There is recent a rash of shin splints going around and they are extremely contagious. They appear to sneak up on you unsuspectingly, although they have probably been manifesting for some time. Shin splints are characterized by pain along the front of the tibia (a bone of the lower leg) and are most noticeable with higher impact activities. Over this past week alone, I've had about 5 different friends ask me what they can do about the shin splints they have been experiencing while running. I am officially declaring it a world-wide epidemic!
I'm not a physical therapist, although I play one on TV, but here are some short term strategies to consider while you schedule an appointment with a real one.
'The Four S's'
Shoes - Everything starts at your feet, so make sure you have the right shoe for you. There are shoe stores like Fleet Feet in Washington, D.C. where they will recommend specific shoes for you by a foot assessment and your current activity level. As a fule of thumb, if your shoes are like the Flintstones car, where your feet are scrapping the payment, its time for a new pair.
Surface - Vary your running surfaces to help absorb some of the ground reaction forces: treadmill, grass, track, wood flooring are different options for you. If you are not wearing heels or a dress shoe no one should hear you run!

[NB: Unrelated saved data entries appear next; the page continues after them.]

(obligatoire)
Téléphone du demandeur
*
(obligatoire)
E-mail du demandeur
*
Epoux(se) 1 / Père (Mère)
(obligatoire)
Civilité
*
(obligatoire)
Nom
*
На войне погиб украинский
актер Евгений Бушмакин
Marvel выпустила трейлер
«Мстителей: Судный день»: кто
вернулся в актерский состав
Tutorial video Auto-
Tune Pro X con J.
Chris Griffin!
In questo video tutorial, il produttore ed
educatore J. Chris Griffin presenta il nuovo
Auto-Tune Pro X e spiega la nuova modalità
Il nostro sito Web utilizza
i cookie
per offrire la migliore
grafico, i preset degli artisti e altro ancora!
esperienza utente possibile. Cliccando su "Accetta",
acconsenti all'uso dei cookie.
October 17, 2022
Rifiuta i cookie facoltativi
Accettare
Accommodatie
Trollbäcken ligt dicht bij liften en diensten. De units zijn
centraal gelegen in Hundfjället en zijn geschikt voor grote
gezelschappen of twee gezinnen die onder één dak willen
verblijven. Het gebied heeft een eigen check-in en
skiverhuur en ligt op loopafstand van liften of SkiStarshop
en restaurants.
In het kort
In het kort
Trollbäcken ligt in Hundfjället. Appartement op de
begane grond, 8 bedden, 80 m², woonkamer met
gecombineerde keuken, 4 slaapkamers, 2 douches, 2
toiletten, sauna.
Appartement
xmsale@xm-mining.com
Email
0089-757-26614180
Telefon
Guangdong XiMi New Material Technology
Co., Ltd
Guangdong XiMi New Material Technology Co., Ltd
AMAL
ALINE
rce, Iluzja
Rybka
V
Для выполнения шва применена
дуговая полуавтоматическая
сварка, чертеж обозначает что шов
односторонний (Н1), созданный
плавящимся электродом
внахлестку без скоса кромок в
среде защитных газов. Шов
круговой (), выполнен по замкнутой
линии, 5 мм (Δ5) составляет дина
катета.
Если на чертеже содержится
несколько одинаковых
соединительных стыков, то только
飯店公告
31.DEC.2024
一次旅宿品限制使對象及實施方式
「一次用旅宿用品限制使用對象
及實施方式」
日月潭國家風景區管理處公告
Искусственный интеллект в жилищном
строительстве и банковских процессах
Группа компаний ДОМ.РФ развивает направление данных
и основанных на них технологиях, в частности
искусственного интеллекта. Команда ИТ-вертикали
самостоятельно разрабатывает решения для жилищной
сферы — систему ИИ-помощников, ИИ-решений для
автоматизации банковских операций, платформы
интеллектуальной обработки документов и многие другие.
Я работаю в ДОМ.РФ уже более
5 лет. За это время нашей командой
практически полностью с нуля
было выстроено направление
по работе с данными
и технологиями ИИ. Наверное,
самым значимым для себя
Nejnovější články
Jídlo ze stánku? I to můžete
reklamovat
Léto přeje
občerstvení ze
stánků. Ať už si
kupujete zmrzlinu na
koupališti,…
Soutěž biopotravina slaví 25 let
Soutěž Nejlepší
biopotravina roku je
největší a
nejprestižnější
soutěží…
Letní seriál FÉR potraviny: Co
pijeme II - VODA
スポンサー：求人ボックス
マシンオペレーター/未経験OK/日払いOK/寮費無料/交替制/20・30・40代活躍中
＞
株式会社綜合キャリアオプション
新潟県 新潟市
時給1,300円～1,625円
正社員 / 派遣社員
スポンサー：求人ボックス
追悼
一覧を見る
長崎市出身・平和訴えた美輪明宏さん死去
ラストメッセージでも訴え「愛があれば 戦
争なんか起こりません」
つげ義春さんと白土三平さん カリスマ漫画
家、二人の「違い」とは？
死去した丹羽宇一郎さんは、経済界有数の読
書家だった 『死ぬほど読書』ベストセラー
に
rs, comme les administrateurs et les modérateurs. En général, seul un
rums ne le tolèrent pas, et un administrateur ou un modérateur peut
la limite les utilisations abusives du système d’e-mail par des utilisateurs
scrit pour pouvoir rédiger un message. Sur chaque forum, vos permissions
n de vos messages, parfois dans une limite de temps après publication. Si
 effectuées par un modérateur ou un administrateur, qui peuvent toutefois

L anding quietly on the ball of the foot, may also help with shock absorption.
Stretching - Start with your calf muscles, use the straight legged calf stretch and also try a set or two with a little bend in your back knee. If this doesn't do the trick, have a personal trainer show you how to stretch your hamstrings and tensor fasciaelatae (A muscle of your hip, not Starbucks special).
Strengthening - Begin by targeting the muscles opposite the calf complex and surrounding the 'shin bone'. To do this, tap your foot like you are jammin' to some good music for up to 60 seconds. Be sure to keep your heel on the floor and put emphasis on raising your toes up in the air. You can do this anywhere at your desk, on the train, waiting in line, or even on the couch.
Parting Words from LB:
If left untreated shin splints could lead to a stress fracture! Always play it safe, seek out a health or medical professional that specializes in injuries if any discomfort or pain persists more than a few days. Ice your shins for 20 minutes right after your workout and repeat.